- [Your objective]: Print each line exactly, beginning with the one where "line: (791, 217)" appears and ending at the last line below.

--------

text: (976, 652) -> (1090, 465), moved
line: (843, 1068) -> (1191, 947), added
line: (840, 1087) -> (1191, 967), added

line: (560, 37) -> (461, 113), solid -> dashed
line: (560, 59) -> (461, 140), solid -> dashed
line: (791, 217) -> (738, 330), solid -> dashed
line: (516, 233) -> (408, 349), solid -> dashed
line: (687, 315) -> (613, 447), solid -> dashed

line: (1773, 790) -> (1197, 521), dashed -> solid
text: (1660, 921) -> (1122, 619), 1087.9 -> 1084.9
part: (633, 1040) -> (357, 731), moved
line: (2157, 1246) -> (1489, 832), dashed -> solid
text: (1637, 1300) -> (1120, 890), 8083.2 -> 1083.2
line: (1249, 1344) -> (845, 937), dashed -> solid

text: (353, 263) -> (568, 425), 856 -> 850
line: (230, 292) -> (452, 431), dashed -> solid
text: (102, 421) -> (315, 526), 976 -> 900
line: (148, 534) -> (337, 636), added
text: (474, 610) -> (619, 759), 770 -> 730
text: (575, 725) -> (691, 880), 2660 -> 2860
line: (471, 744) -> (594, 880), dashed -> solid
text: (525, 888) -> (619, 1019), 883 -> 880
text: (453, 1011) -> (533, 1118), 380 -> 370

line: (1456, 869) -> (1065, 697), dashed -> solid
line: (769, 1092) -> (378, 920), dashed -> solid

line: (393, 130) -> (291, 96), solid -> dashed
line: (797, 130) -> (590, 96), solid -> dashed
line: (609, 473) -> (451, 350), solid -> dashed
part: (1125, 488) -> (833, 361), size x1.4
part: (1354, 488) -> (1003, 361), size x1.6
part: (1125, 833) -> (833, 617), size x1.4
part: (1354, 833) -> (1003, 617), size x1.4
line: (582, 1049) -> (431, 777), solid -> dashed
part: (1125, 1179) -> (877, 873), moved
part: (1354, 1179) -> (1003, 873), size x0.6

--------

- [Solution for this exercise]:
line: (791, 217) -> (738, 330), solid -> dashed
line: (516, 233) -> (408, 349), solid -> dashed
line: (687, 315) -> (613, 447), solid -> dashed

line: (1773, 790) -> (1197, 521), dashed -> solid
text: (1660, 921) -> (1122, 619), 1087.9 -> 1084.9
part: (633, 1040) -> (357, 731), moved
line: (2157, 1246) -> (1489, 832), dashed -> solid
text: (1637, 1300) -> (1120, 890), 8083.2 -> 1083.2
line: (1249, 1344) -> (845, 937), dashed -> solid

text: (353, 263) -> (568, 425), 856 -> 850
line: (230, 292) -> (452, 431), dashed -> solid
text: (102, 421) -> (315, 526), 976 -> 900
line: (148, 534) -> (337, 636), added
text: (474, 610) -> (619, 759), 770 -> 730
text: (575, 725) -> (691, 880), 2660 -> 2860
line: (471, 744) -> (594, 880), dashed -> solid
text: (525, 888) -> (619, 1019), 883 -> 880
text: (453, 1011) -> (533, 1118), 380 -> 370

line: (1456, 869) -> (1065, 697), dashed -> solid
line: (769, 1092) -> (378, 920), dashed -> solid

line: (393, 130) -> (291, 96), solid -> dashed
line: (797, 130) -> (590, 96), solid -> dashed
line: (609, 473) -> (451, 350), solid -> dashed
part: (1125, 488) -> (833, 361), size x1.4
part: (1354, 488) -> (1003, 361), size x1.6
part: (1125, 833) -> (833, 617), size x1.4
part: (1354, 833) -> (1003, 617), size x1.4
line: (582, 1049) -> (431, 777), solid -> dashed
part: (1125, 1179) -> (877, 873), moved
part: (1354, 1179) -> (1003, 873), size x0.6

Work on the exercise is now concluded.